I recently read a book by Molly Wizenberg called A Homemade Life. Aside from writing phenomenally about her life and the food that is part of it, Molly talks about not being sure if she’s found home, but having taken comfort in having Paris as her second home. For Molly, it’s France. For me, it’s Mexico: its food, scenery, culture and people. What is more important to me, however, is finding a way to incorporate home into my life wherever I am; to be able to make any place on earth my home, regardless of how humble or impermanent it may be. It’s a survival tactic: I can’t continue the pattern I’ve had for so long of leaving my life completely and coming back to nothing and starting over. I need to be able to sense some continuity in my life and plans, and at this point I need to find a way to do so that does not include buying that piece of comfort.

So, you ask, what is that home for me?

Home is someplace safe, where the pressure falls off and there is nothing left to keep you from sleeping deeply and peacefully. Home is a dream I had once, where I closed the door behind me and I was surrounded by nothing but what brought me joy and no pain. It is the place where my mind finally rests.
Home is a tangible place, but not always the same place. It is the answer to where I want to be and what I am inside, in the part of me I can’t always tap into, that knows who I am without any of the doubts and pressures that I otherwise cannot fully dismiss.
Home is a person. Home is the people who smile at my joys and remind me where I am going, and that I will make it there.
Home is somewhere that I have worked toward and made it to. It is the way that I fall into bed, exhausted, after a long day doing exactly what I want.
What is home to me? Home is where I eat the fruits of my own labors and cry over my disappointments without fear that they will seek to haunt me; home is where the stars shine just for me and the air is always crystal clear.
Home is where I always have wanted to find. It is somewhere that I dream of, without knowing what exactly I am looking for. When I say I am homeless, I do not mean it in the sense of walls and a roof; rather I consider it a state of mind I have been trying to reach that is still outside my grasp. It is the last place I want my head to lie; I want to wake up bed at home and be able to simply lie there without wondering what it is I am searching for or how to find it.
My home has windows that show a vast ocean of possibility outside, a skylight that shows the stars of opportunity shining brightly, and the shelter I need to remind myself that I will be okay.
I am nothing without home, but home is still an unfound refuge. It is nothing without my dreams, my hopes, my aspirations, but its structure is solid even without them. My home is without need of shoring, for it has been there all along.
Home is something I ache to find, yet will never be able to survive without; I already have it.
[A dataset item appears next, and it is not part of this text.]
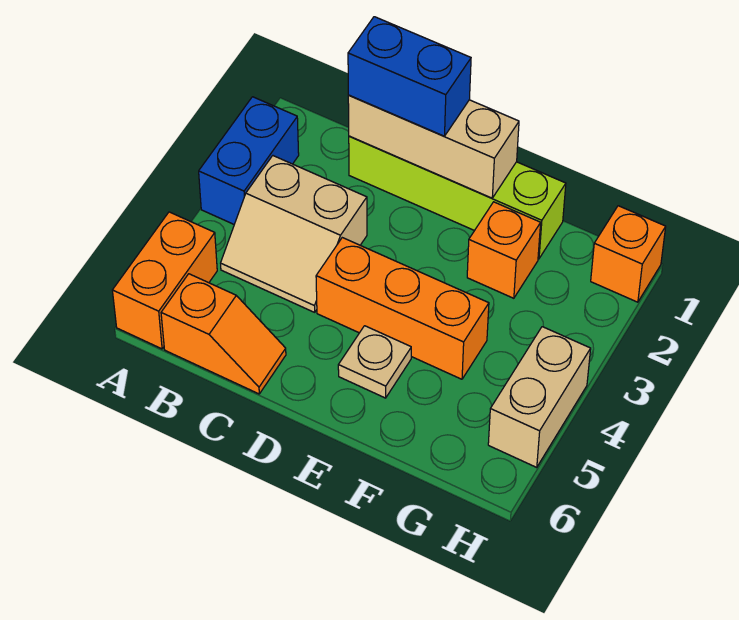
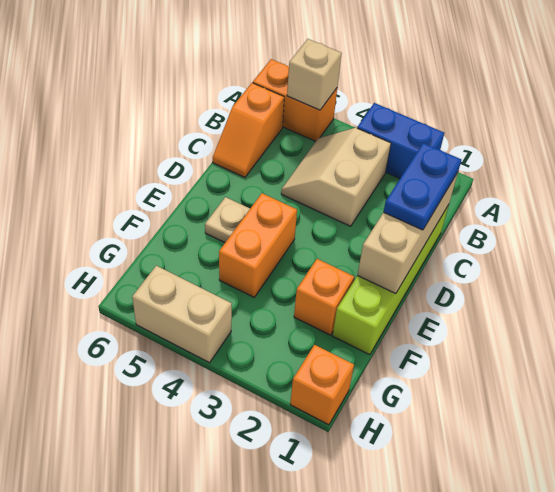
none -> tan brick A5 level 2
blue brick C1:D1 level 3 -> blue plate C1:D1 level 3
orange brick D4:F4 level 1 -> orange brick E4:F4 level 1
Home is a place I've been looking for for quite awhile, but I tend to find it only fleetingly. Although I imagine it as a tangible place -- and I even have a picture of what it looks like in my head -- when I really think about it I don't think it's a place at all, more a mental refuge that I need to find and not lose track of again. I feel closest to home at the moment that I strike out on a new adventure, when my path has yet to be carved out and my thoughts are on nothing more than the day ahead of me and how I will spend it. In my home, I have been able to accept who I am without wondering what other people think of my path, have been able to let go of some of the worries that do me no good and waste brain space and power, and this place is one in which everything I do is an accomplishment, but doesn't have to mean anything at all.
If this home were a place, however, it would have a river running through it, and no rules against bathing nude in the sunshine, or the moonlight.